Figure 2.

Newly generated cells in the anterior SZ of the adult macaque display a neuroblast phenotype as revealed by triple-label immunofluorescence and confocal microscopy. (a–c) A sagittal section through the striatal wall of the LV provides an oblique view of the anterior SZ, revealing an extensive network of TuJ1-positive cells (red) that are distributed singly or in chain-like aggregates. Imaging in the same x, y, and z registration reveals that many of these cells are colabeled with BrdU (b and c, green) and are closely associated with GFAP-positive fibers (c, blue). The TuJ1-positive chains do not extend into the adjacent caudate nucleus (CN) or overlying cortical white matter. (d–f) The same field partially demarcated by the box in c at higher magnification shows chains and individual BrdU-labeled neuroblasts (arrows) and their proximity to the GFAP-immunopositive ependymal lining (E in f).
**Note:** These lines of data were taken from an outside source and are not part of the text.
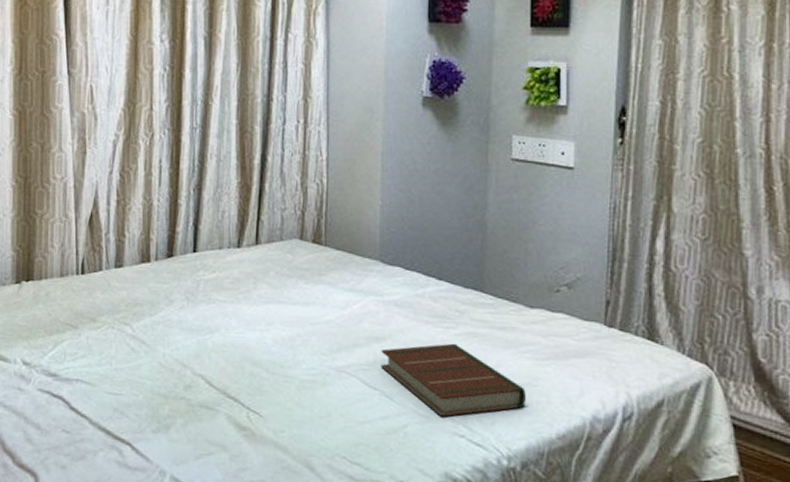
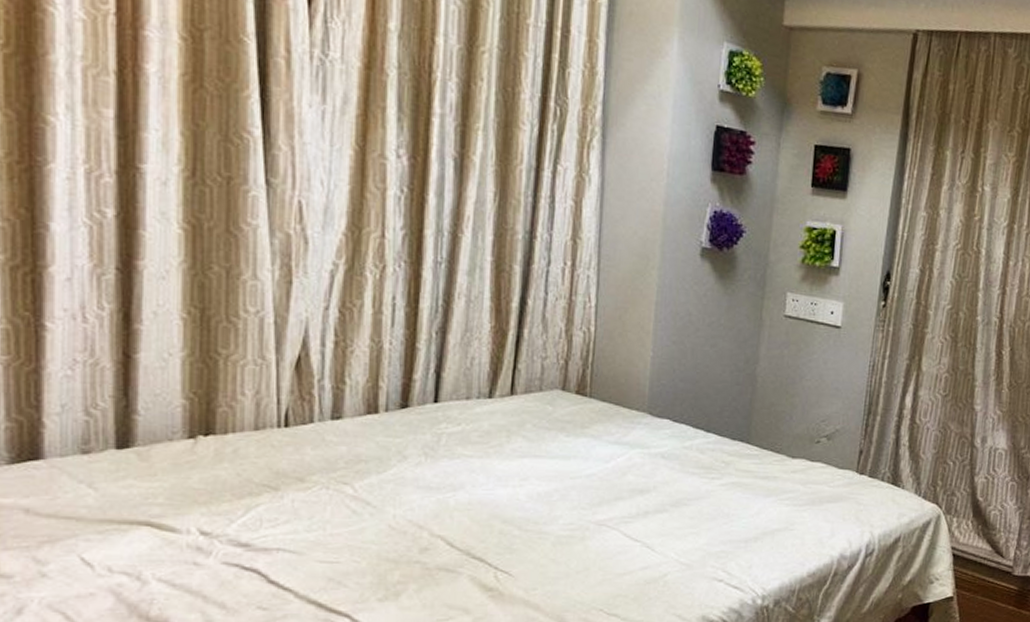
book: present [381,343,526,417] -> none [643,493,783,564]

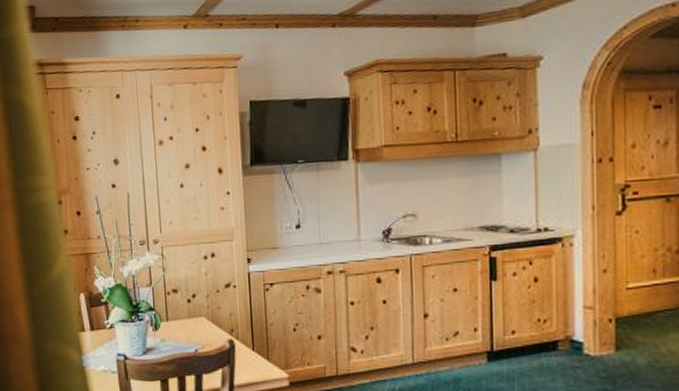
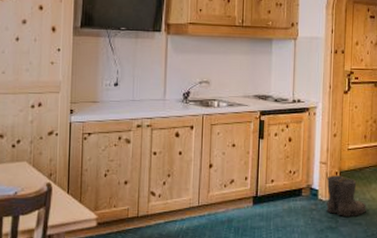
boots: none [595,323,663,378] -> present [326,175,367,218]

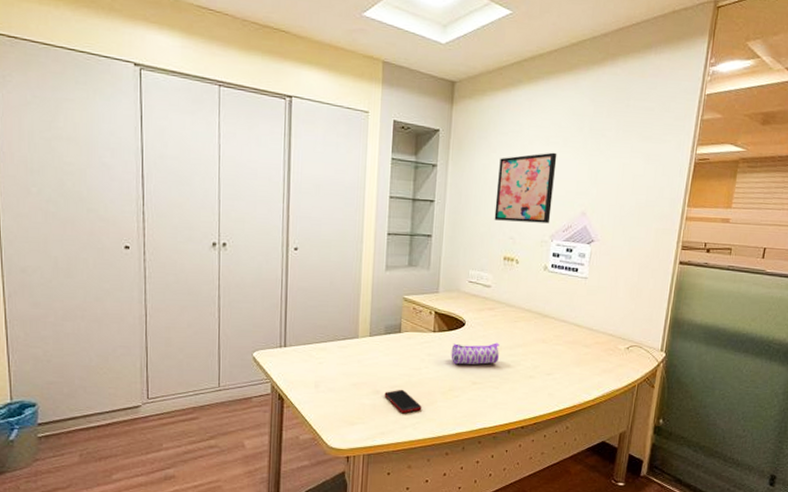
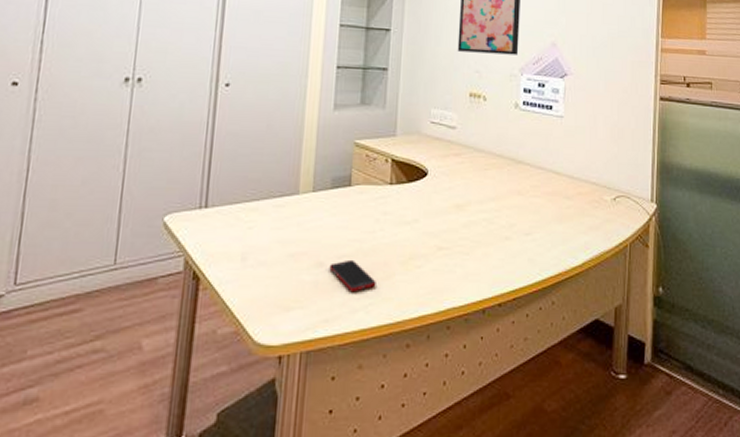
pencil case: present [451,343,500,365] -> none [411,196,469,225]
A BrdU-labeled cell (arrowhead) that is immunonegative for both TuJ1 and GFAP may be a “type C” precursor. (g–i) A 0.6-μm-thick optical section of the same BrdU-labeled neuroblast indicated by the crossed arrow in d–f, confirming that the BrdU signal (h and i, green) is confined to the nucleus of the TuJ1-labled cell rather than to an adjacent TuJ1-negative cell. (j–l) An example of a TuJ1-postitive cell with a BrdU-labeled nucleus (arrowhead), exhibiting a bipolar morphology similar to that of a migrating neuron. A growth cone-like swelling (arrow) appears at the end of the putative thick “leading” process, and a thinner process “trails” behind. a–i show labeling 75 days after BrdU injections; j–l, 97 days after BrdU injections. (Bars = 50 μm.)